Like os.makedirs but takes care about race conditions

Merging many Trajectories

You can easily merge several trajectories located in one directory into one with

pypet.merge_all_in_folder(folder, ext='.hdf5', dynamic_imports=None, storage_service=None, force=False, ignore_data=(), move_data=False, delete_other_files=False, keep_info=True, keep_other_trajectory_info=True, merge_config=True, backup=True)[source]

Merges all files in a given folder.

IMPORTANT: Does not check if there are more than 1 trajectory in a file. Always uses the last trajectory in file and ignores the other ones.

Trajectories are merged according to the alphabetical order of the files, i.e. the resulting merged trajectory is found in the first file (according to lexicographic ordering).

  • folder – folder (not recursive) where to look for files
  • ext – only files with the given extension are used
  • dynamic_imports – Dynamic imports for loading
  • storage_service – storage service to use, leave None to use the default one
  • force – If loading should be forced.
  • delete_other_files – Deletes files of merged trajectories

All other parameters as in f_merge_many of the trajectory.

Returns:The merged traj

Manual Runs

If you don’t want to use an Environment but manually schedule runs, take a look at the following decorator:

pypet.manual_run(turn_into_run=True, store_meta_data=True, clean_up=True)[source]

Can be used to decorate a function as a manual run function.

This can be helpful if you want the run functionality without using an environment.

  • turn_into_run – If the trajectory should become a single run with more specialized functionality during a single run.
  • store_meta_data – If meta-data like runtime should be automatically stored
  • clean_up – If all data added during the single run should be removed, only works if turn_into_run=True.

General Equality Function and Comparisons of Parameters and Results

Module containing utility functions to compare parameters and results


Returns an attribute value dictionary much like __dict__ but incorporates __slots__

pypet.utils.comparisons.nested_equal(a, b)[source]

Compares two objects recursively by their elements.

Also handles numpy arrays, pandas data and sparse matrices.
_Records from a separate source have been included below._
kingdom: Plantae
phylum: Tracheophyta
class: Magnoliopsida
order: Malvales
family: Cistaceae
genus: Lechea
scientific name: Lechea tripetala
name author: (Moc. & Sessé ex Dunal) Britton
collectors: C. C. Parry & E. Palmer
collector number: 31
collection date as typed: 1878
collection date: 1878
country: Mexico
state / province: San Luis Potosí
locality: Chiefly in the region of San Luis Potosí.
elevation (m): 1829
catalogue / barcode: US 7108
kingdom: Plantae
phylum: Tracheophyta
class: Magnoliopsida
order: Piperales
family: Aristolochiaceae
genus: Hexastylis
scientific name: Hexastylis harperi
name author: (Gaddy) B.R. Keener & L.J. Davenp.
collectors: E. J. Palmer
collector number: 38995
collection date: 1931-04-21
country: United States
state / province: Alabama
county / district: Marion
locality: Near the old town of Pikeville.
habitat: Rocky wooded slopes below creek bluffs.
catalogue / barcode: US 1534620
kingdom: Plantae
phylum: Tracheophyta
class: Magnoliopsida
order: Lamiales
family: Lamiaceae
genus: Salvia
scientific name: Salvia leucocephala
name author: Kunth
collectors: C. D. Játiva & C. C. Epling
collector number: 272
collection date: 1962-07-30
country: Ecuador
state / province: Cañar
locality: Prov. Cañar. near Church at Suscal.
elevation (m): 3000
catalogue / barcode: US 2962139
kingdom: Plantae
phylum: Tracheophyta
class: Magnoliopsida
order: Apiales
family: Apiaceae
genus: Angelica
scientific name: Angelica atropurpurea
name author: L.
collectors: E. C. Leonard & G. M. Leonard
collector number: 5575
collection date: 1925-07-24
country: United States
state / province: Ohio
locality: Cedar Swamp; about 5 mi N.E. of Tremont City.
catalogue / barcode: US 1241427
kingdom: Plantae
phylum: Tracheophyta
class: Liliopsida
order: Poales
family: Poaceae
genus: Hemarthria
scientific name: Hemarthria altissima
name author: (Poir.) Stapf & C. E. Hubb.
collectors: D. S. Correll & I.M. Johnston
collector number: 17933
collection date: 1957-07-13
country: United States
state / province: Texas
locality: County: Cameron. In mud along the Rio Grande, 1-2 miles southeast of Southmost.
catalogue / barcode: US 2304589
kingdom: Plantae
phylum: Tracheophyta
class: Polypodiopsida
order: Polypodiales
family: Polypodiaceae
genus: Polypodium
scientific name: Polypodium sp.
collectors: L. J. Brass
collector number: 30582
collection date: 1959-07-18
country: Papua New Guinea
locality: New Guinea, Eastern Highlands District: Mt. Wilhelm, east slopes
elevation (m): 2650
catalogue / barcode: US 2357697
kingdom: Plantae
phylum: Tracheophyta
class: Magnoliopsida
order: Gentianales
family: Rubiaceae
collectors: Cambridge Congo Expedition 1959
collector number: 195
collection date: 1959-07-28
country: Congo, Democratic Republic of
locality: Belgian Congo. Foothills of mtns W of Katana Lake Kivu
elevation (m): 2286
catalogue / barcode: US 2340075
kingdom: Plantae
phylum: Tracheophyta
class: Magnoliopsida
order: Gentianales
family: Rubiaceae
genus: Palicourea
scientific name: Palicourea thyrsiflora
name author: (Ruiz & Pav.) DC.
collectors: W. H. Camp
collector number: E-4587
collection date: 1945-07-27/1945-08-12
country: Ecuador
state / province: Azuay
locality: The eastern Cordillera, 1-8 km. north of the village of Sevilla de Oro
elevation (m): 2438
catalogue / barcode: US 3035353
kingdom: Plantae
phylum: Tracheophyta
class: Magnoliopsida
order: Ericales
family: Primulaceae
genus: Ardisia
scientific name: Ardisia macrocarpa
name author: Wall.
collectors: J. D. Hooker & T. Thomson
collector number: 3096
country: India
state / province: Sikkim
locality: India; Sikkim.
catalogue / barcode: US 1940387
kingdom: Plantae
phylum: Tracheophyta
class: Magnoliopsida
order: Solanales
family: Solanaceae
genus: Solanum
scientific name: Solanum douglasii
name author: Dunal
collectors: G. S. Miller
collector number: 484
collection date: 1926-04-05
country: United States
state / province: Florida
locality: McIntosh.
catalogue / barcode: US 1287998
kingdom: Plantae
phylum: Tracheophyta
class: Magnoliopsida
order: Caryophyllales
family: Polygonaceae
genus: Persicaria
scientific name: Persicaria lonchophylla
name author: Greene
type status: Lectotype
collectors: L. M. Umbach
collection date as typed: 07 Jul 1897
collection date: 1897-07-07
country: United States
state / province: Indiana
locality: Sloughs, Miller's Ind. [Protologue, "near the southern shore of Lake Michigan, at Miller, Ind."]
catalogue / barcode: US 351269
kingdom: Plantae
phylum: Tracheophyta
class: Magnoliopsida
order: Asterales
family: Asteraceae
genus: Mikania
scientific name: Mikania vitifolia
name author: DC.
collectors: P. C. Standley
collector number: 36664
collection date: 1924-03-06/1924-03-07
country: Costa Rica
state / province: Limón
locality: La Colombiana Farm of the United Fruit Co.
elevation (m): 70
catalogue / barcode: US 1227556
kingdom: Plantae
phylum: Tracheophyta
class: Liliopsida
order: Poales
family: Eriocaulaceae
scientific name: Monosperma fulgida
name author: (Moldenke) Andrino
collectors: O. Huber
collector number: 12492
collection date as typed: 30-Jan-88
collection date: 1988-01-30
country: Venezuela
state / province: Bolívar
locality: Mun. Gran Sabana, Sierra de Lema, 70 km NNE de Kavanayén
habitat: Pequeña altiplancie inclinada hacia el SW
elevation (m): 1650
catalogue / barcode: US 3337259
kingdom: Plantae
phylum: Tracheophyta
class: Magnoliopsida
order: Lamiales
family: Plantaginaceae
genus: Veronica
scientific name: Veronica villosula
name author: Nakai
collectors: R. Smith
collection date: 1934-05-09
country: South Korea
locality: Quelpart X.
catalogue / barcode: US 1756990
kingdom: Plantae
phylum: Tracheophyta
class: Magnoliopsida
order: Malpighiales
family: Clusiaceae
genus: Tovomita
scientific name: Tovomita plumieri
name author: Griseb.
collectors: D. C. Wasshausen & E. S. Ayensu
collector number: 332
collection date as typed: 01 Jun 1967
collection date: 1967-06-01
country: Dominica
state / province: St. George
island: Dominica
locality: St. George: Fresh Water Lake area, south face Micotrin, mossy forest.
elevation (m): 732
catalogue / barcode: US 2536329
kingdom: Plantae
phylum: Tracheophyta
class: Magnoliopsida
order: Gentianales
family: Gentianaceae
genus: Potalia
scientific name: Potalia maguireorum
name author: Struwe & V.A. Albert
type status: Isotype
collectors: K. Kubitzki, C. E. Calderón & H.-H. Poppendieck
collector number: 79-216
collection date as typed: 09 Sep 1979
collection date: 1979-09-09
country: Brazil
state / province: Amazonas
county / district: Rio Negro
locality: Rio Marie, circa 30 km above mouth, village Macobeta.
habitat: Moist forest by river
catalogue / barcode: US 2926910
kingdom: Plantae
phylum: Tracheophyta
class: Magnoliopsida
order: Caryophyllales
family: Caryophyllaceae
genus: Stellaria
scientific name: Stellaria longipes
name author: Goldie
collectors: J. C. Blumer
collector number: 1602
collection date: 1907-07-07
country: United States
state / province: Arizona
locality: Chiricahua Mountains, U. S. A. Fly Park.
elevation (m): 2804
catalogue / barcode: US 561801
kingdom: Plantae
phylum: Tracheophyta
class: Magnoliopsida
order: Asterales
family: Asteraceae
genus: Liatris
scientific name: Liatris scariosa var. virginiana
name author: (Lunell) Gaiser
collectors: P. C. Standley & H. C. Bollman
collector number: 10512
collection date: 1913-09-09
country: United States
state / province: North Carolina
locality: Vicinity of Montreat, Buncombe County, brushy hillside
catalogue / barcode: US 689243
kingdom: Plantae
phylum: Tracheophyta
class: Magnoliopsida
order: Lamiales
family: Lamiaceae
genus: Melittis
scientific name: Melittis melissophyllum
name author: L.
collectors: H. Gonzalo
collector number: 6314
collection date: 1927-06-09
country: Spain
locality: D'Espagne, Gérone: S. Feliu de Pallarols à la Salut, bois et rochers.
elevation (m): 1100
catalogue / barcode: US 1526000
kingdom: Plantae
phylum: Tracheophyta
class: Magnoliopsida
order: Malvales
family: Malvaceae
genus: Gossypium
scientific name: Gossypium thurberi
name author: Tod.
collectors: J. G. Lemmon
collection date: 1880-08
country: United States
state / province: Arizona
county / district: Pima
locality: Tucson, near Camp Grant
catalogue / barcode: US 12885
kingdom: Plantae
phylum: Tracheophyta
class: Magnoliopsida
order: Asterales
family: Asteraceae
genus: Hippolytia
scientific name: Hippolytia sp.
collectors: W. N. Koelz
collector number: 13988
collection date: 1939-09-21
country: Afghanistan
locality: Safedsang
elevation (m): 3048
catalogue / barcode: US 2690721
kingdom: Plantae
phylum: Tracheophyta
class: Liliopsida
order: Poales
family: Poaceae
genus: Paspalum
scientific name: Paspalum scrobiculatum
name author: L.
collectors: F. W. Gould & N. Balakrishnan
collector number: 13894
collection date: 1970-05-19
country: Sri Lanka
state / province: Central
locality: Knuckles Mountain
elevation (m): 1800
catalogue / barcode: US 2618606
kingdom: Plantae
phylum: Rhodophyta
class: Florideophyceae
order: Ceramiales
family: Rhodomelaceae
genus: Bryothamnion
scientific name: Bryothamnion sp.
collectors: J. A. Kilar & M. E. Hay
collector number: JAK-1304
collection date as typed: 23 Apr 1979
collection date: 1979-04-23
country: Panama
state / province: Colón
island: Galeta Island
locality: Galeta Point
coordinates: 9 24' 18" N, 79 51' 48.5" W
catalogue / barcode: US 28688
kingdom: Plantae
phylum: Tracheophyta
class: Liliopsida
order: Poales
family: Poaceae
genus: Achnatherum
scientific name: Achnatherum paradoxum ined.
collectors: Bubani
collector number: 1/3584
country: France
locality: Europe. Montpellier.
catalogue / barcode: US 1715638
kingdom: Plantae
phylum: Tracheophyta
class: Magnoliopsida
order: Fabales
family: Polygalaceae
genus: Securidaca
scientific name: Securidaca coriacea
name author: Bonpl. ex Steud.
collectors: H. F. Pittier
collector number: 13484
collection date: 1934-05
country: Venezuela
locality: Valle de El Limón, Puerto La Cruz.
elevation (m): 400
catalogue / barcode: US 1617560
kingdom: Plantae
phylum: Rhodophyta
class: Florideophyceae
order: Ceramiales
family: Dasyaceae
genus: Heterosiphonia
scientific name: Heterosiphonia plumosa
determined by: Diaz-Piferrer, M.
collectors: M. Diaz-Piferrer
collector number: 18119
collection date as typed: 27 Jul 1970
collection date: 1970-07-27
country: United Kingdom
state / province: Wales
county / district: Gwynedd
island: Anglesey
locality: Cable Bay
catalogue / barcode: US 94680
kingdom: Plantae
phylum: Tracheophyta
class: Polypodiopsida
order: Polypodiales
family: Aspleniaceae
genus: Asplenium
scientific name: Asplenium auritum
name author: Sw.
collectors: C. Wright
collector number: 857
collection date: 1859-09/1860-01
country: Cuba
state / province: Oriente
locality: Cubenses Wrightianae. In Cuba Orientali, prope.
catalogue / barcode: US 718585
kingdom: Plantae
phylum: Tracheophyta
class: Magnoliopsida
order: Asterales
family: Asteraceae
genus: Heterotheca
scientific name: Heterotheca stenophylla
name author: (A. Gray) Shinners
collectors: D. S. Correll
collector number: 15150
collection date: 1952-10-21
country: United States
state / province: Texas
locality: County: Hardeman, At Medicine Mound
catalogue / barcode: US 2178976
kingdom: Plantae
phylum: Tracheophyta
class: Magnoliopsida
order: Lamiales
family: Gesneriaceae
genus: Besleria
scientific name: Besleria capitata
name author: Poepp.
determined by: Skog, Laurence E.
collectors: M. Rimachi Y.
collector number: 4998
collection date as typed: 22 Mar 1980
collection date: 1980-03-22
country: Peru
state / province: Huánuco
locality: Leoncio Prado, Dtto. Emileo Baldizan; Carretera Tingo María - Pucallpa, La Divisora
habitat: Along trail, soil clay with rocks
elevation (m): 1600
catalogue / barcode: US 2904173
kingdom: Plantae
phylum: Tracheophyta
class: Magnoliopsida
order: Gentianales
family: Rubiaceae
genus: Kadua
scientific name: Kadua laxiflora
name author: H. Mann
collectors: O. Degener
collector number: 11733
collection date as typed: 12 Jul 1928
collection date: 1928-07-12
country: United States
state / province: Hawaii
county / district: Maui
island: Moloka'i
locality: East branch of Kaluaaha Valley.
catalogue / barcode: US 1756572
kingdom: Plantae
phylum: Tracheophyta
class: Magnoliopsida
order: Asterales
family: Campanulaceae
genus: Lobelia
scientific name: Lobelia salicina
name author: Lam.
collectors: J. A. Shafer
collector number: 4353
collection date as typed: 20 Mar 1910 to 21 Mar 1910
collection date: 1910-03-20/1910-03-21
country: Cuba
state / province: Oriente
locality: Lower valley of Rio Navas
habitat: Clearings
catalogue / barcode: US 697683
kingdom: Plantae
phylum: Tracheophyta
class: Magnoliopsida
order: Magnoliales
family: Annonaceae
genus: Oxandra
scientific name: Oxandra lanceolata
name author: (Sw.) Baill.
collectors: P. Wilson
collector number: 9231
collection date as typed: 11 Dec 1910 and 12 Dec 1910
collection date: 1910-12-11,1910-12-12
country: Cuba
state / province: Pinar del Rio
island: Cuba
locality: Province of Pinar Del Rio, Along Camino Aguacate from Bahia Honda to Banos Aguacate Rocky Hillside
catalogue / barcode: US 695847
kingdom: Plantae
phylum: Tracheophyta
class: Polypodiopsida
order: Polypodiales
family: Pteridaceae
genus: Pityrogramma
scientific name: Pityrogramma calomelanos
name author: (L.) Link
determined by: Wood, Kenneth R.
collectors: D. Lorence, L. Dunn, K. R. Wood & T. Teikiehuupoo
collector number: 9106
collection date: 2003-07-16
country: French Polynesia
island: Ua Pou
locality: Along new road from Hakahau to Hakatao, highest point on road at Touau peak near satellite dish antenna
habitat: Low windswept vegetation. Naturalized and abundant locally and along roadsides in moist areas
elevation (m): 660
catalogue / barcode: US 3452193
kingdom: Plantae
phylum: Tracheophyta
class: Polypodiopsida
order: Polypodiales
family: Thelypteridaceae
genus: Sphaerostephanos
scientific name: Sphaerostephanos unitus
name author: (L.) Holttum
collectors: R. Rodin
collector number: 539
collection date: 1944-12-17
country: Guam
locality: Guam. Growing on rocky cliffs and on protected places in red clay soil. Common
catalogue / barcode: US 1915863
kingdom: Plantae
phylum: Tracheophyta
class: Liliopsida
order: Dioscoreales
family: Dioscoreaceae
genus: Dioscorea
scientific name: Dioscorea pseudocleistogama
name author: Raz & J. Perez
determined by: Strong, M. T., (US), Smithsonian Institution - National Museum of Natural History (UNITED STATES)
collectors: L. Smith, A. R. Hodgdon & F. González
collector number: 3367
First checks if the data falls into the above categories. If not, it is checked if a or b are some type of sequence or mapping and the contained elements are compared. If this is not the case, it is checked if a or b do provide a custom __eq__ that evaluates to a single boolean value. If this is not the case, the attributes of a and b are compared. If this does not help either, normal == is used.

Assumes hashable items are not mutable in a way that affects equality. Based on the suggestion from HERE, thanks again Lauritz V. Thaulow :-)

pypet.utils.comparisons.parameters_equal(a, b)[source]

Compares two parameter instances

Checks full name, data, and ranges. Does not consider the comment.

Returns:True or False
Raises:ValueError if both inputs are no parameter instances
pypet.utils.comparisons.results_equal(a, b)[source]

Compares two result instances

Checks full name and all data. Does not consider the comment.